A friend asked me that this evening. I was trying to explain it, how it’s not a matter of harder – it’s a matter of being different.
She said to me “loving my husband is a choice, loving my kids is …. i dunno….” I told her ” It just IS” And that is the difference. I had a military blogger tell a group at Milblog Conference that his wife would mourn his passing but could get another husband; but their son – he was impossible to replace. Bouhammer – you were so right.

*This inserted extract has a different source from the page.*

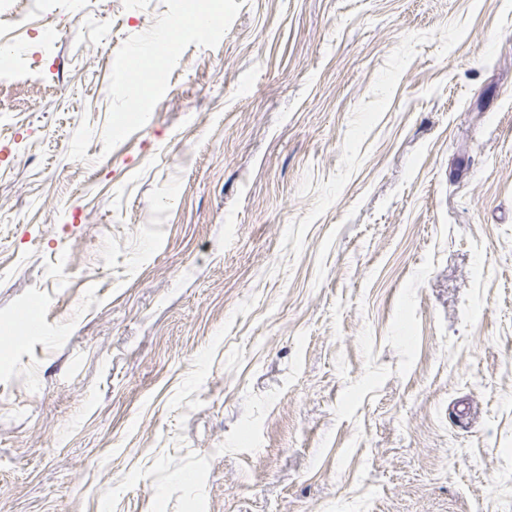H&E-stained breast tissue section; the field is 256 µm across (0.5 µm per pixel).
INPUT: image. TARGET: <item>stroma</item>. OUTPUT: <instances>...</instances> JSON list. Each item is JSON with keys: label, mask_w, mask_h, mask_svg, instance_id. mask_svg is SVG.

Now that my husband is back in the Sand, and our son is safe at home in Denver, I remember how different it was when he was in Iraq. The calls he’d make just to talk, the emails, the call when they got the little Christmas tree I sent and everyone said thank you, the call when he told me the lemon drop got there – a 2lb fused lemon drop! My husband is my best friend, the man I’ve been married to for more than half my life; but my son is part of me. That little blond boy with the big smile and the missing front teeth, little Mr. Chickenpops (chicken pox) tucking his bear in (well, bear had it too…), and bravely setting off for school with his new backpack and lunch box… To think of him there, in any kind of danger, was almost impossible. I always thought no one else could understand, no one else could know. But I was wrong.
You know – those of you here. And we are part of a very special group, proud of our children – scared, proud and hoping every day that they are safe. I’m so proud to be one of you.